While a U.N. takeover would indeed be cause for serious concern, my weekly technology law column notes the reality is far more complex and somewhat less ominous. This issue has been festering for over 15 years and is less about whether there will be efforts at governmental control and more about which government controls.
The U.S. government established the Internet Corporation for Assigned Names and Numbers (ICANN), a private, non-profit entity based in California in 1998, granting it responsibility for Internet governance leadership. ICANN was created with a vision of an open, transparent and multi-stakeholder approach, where Internet users, companies, interest groups, and governments could all participate in the development of policies such as the creation and management of new domain name extensions, the privacy rules associated with registration information, and the development of dispute resolution policies for contested domain names.
The International Telecommunications Union (ITU), a U.N. body, was never happy with U.S. leadership and the ICANN model, embarking on several efforts to assert greater influence over Internet governance issues.
In 1996, it attempted to take control over the management of the domain name system but failed to do so (leading to the creation of ICANN).
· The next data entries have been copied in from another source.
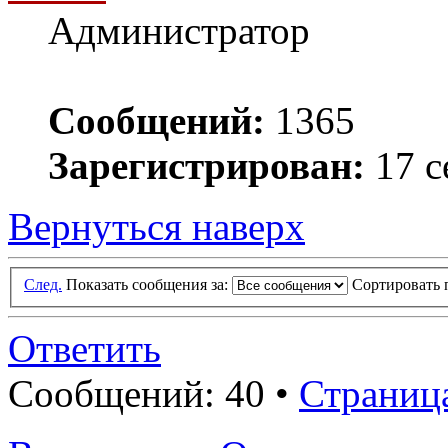
Администратор
Сообщений:
1365
Зарегистрирован:
17 с
Вернуться наверх
След.
Показать сообщения за:
Сортировать 
Ответить
Сообщений: 40 •
Страниц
Several years later, it was the engine behind the World Summit on the Information Society (WSIS), which raised the prospect of dramatic change to the Internet governance model and a far more assertive role for national governments. The ITU-backed WSIS initiative had support from many countries around the world, but the U.S. and its supporters (which included Canada) were able to keep the existing system largely intact.
The latest concerns arise from the World Conference on International Telecommunications, scheduled for Dubai later this year. The ITU is rumoured to be ready to take another shot at Internet governance control, a fear fueled by the notorious secrecy associated with the conference documents (the actual proposals were leaked on the Internet last week).
Given past history, there is little reason to believe the ITU will succeed. Yet the issue is likely to recur for as long as the U.S. treats the Internet as its own.
Successive administrations have regularly pressured ICANN on various policy matters, including efforts to get it to drop plans to create a dot-xxx domain (after years of global consultation and the development of a neutral process for approval) and expressed serious reservations with the introduction of hundreds of new domain name extensions. While a multi-stakeholder approach means that governments have an opportunity to express their views on policy issues, the U.S. seems to believe that some views count more than others.
In fact, some of the same U.S. politicians who expressed outrage over the ITU plans only months ago were supporters of the Stop Online Piracy Act, the now-defeated controversial anti-piracy bill that included provisions that meddled with the domain name system.
The current controversy misses the bigger point that Internet governance still lacks a strong, universal commitment to a multi-stakeholder approach that includes governments, business, and civil society groups working together to develop policies that best reflect the views of the global Internet community.
Developing such policies is frustratingly time consuming and difficult—as any policy that implicates billions of people and the world’s most important communication system would be. Yet an inclusive and transparent system offers far more than the current unappealing alternatives of either secretive U.N. involvement or U.S. assertion of greater control whenever challenging policy issues arise.